We demonstrated that if the depth of hypnosis was relatively shallow, even within the range of general anesthesia, sugammadex reversal of NMB could trigger clinical signs of awakening. Under normal circumstances, in which sugammadex is administered for tracheal extubation at the end of surgery, this reversal is not problematic. However, if a clinical need for sudden reversal of NMB arises during surgery, these signs may have clinical implications. For example, intraoperative neuromonitoring may be required in thyroid, neuro, ear, or thoracoabdominal aortic aneurysm surgery, in which clinicians may use sugammadex to resume normal muscle twitch activity25, 26. If the depth of hypnosis is relatively shallow, unexpected movement can occur after sugammadex administration, which may cause a return of consciousness and unwanted harm to the patient.

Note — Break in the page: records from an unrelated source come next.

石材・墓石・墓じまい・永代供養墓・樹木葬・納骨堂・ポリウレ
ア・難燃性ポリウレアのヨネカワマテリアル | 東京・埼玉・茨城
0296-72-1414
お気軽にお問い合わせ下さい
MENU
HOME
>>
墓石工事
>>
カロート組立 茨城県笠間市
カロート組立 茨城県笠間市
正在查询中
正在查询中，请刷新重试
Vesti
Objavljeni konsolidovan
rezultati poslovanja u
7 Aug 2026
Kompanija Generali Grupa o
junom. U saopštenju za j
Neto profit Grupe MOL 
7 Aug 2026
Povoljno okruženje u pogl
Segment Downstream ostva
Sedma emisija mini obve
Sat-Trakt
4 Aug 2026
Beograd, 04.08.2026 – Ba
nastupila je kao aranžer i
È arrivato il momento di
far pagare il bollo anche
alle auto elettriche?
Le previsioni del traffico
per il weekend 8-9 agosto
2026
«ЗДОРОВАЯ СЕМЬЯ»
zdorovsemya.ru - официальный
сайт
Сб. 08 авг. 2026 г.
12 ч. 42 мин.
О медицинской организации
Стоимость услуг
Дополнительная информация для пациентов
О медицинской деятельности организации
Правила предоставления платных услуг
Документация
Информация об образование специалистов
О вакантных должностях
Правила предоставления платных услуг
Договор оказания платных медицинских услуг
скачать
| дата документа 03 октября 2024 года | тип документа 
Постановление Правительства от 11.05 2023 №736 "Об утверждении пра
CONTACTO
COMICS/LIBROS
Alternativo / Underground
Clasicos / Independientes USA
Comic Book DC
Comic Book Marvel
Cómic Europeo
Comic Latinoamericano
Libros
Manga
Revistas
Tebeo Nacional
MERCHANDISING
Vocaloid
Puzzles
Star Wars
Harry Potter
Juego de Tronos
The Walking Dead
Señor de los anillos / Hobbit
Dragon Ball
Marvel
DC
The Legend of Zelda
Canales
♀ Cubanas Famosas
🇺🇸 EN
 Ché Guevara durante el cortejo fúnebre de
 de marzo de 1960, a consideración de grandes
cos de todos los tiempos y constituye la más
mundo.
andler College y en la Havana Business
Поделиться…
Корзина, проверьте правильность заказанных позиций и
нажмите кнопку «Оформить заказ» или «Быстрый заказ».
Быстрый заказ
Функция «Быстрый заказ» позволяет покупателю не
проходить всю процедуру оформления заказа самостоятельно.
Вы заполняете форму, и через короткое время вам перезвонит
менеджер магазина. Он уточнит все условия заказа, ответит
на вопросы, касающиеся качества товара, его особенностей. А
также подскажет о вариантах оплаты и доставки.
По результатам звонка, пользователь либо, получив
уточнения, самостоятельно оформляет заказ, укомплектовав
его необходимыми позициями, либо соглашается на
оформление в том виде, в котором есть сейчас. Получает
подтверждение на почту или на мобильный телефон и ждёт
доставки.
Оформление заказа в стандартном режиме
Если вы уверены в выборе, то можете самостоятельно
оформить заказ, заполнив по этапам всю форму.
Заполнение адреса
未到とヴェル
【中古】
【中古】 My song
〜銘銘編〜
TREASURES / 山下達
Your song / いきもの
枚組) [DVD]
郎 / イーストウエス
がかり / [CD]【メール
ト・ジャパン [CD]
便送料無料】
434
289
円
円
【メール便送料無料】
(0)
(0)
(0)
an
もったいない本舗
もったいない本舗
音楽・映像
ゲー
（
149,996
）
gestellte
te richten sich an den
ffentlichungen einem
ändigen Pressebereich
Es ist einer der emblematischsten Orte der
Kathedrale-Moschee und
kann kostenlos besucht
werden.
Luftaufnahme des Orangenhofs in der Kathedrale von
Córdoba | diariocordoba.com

Our study had several limitations. First, this study was conducted at a single center; therefore, the generalizability of our findings is limited, and external validation is required. Furthermore, our explanations of the results of this study are based on the assumption that awakening due to increased afferent signals is the main cause of unexpected movements after sugammadex administration. However, based on our study design, we could not clarify the cause of the clinical signs of awakening after sugammadex administration. In addition, BIS values between 45 and 55 do not necessarily indicate an adequate depth of anesthesia27; patients may have been awake at the time of sugammadex administration. These patients showed signs of awakening only after recovery from NMB. Further research is warranted to evaluate raw EEG patterns before and after sugammadex administration. Finally, BIS values between 25 and 35 may be ethically questionable due to concerns regarding postoperative delirium. However, this range was temporarily maintained at the end of the surgery. Furthermore, a recent large randomized controlled trial demonstrated that reducing the median cumulative time with EEG suppression and BIS < 40, as achieved by EEG guided anesthesia, did not result in a decrease in delirium incidence among elderly patients28. In this regard, we assumed that the brief period of deep anesthesia in our study would not pose significant harm to the study participants.

Conclusion

Sugammadex reversal of NMB resulted in a higher incidence of clinical signs of awakening and a greater increase in BIS during shallow than during deep anesthesia.